> **TASK REQUIREMENTS**: From the XPath forum thread below, output everything from "P.S. Or prompt" down to "the first div.", word for word.

Start of TEXT SHOWN

Dim
Dim

Reputation: 93

xpath - how extract html from one tag?

I need to extract html tags with text from one tag on page. For example:

<html>
 <body>
  <div class="post">
   text <p> text </p> text <a> text </a>
   <span> text </span>
  <div class="post">
   another text <p> text </p>
 </body>
</html>

I need html inside first <div class="post"> :

text <p> text </p> text <a> text </a>
   <span> text </span>

with tags.

I can extract only text with xpath: "(//div[@class="post"])[1]/descendant-or-self::*[not(name()="script")]/text()" result = text text text text text

I tried: "(//div[@class="post_body"])[1]/node()" But I don't know how create string from this.

P.S. Or prompt another way, for example (BeautifulSoup) Please, help.

Upvotes: 1

Views: 300

Answers (1)

Sede
Sede

Reputation: 61253

Use the find() method to get the first div.

from bs4 import BeautifulSoup   
soup = BeautifulSoup("""<html>
     <body>
      <div class="post">
       text <p> text </p> text <a> text </a>
       <span> text </span></div>
      <div class="post">
       another text <p> text </p></div>
     </body>
    </html>""")

first_div_text = [child.strip() if isinstance(child, str) else str(child)  for child in soup.find('div', attrs={'class': 'post'})]
print(''.join(first_div_text))

Output

text<p> text </p>text<a> text </a><span> text </span> 

Upvotes: 1

Related Questions

End of TEXT SHOWN
Start of DATA PROVIDED

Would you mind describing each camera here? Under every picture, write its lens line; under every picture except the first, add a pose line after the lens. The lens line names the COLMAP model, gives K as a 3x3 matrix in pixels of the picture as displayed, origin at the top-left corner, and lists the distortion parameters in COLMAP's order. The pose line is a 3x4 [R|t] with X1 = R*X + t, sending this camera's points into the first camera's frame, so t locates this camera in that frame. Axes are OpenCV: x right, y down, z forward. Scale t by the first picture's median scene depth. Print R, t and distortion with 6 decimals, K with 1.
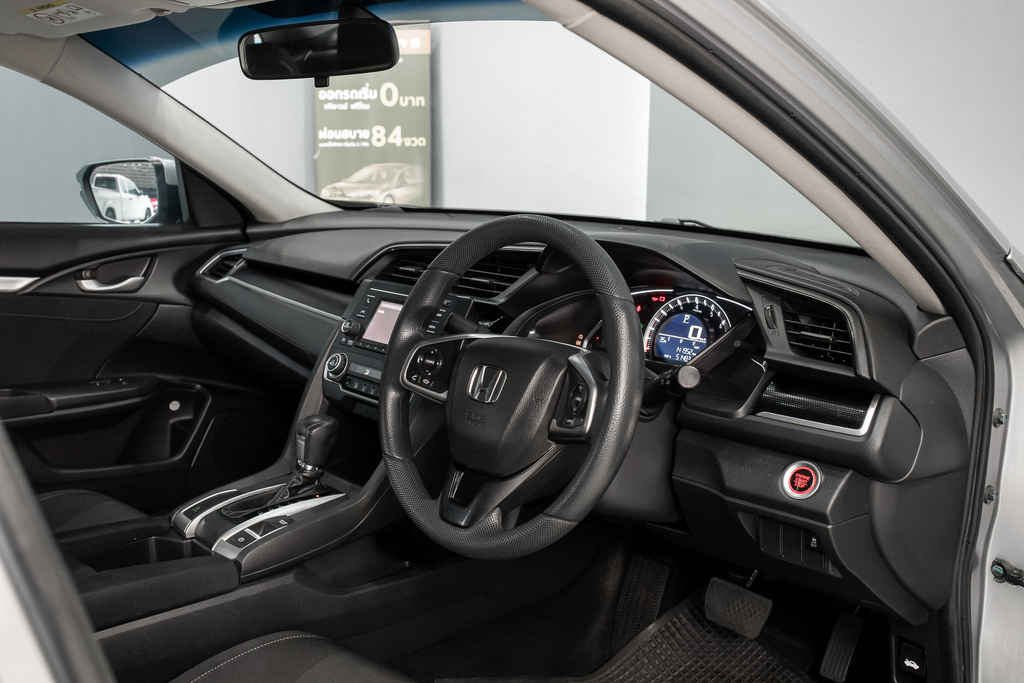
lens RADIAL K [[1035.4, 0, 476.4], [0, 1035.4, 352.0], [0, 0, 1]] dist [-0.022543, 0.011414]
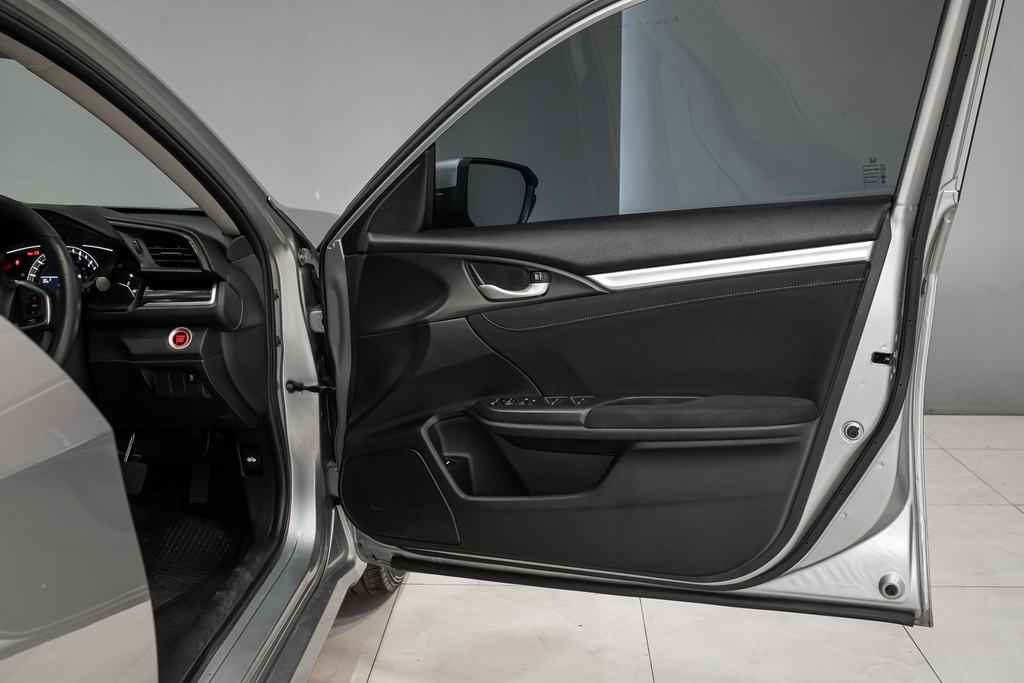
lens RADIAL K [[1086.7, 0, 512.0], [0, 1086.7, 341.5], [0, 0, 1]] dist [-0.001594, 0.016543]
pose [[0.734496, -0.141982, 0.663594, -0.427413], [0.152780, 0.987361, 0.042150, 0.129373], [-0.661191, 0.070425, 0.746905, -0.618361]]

End of DATA PROVIDED

> **EXPECTED OUTPUT**:
P.S. Or prompt another way, for example (BeautifulSoup) Please, help.

Upvotes: 1

Views: 300

Answers (1)

Sede
Sede

Reputation: 61253

Use the find() method to get the first div.